Faits divers – Justice

Trois Palois interpellés pour enlèvement, séquestration, extorsion aggravée, actes de torture et de barbarie

Par Marie-Line Napias, France Bleu Béarn jeudi 28 janvier 2016 à 15:40

Le palais de justice de Pau
Le palais de justice de Pau © Radio France - Daniel Corsand

Une affaire d'enlèvement et de séquestration à Pau, vient d'être élucidée. Trois suspects, ont été interpellés mardi, et mis en examen mercredi, pour des faits d'enlèvement et séquestration, extorsion aggravée avec actes de torture et de barbarie. L'affaire n'a pas livré tous ses secrets.

Les faits remontent à la nuit du 7 au 8 mars 2015 à Pau. Ce soir là, un jeune Palois d'environ 25 ans est en voiture, il s'arrête. Trois hommes avec des cagoules l'arrachent du véhicule, le jettent dans leur voiture et lui couvrent la tête. 

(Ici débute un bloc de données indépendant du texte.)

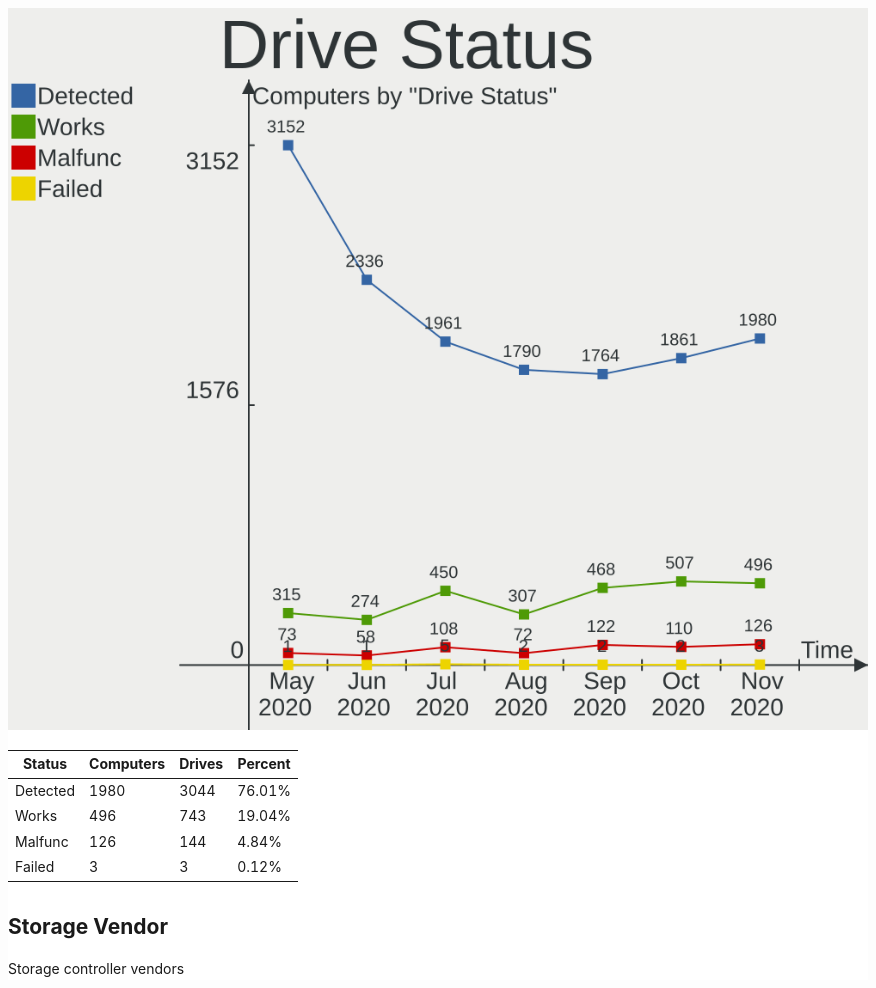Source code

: ![Drive Status](./images/line_chart/drive_status.svg)

| Status   | Computers | Drives | Percent |
|----------|-----------|--------|---------|
| Detected | 1980      | 3044   | 76.01%  |
| Works    | 496       | 743    | 19.04%  |
| Malfunc  | 126       | 144    | 4.84%   |
| Failed   | 3         | 3      | 0.12%   |

Storage Vendor
--------------

Storage controller vendors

Ligoté sur une chaise dans un hangar

Il se retrouve ligoté sur une chaise, dans un hangar, un décor peu engageant et la suite l'est encore moins : il est roué de coups de poing et de pieds, et menacé avec un couteau. Les agresseurs se rendent dans sa famille pour réclamer de l'argent ou des produits stupéfiants. Ils repartent avec pas grand chose. De retour au hangar, ils enferment leur victime dans le coffre de sa voiture, redémarrent direction le centre ville et abandonnent le véhicule ; le jeune homme finira par se libérer seul. Il s'en sort avec cinq jours d'interruption temporaire de travail.

Beaucoup de zones d'ombre dans  cette affaire

L'instruction doit permettre de tirer au clair cette affaire. Ces jeunes vivaient dans le même quartier, ils ont à peu près le même âge et se connaissaient au moins de vue. Mais les agresseurs étaient cagoulés et la victime ne les a pas reconnus. Les agresseurs pensaient récupérer de l'argent ou des stupéfiants. Avaient-ils de bonnes raisons de le croire ? C'est ce que l'instruction va tenter de comprendre. Deux des jeunes ont été placés en détention provisoire, un troisième est en liberté sous contrôle judiciaire.

Au final, si toutes les préventions sont retenues, ils sont passibles de la cour d'assises, et la peine encourue va jusqu'à la réclusion criminelle à perpétuité.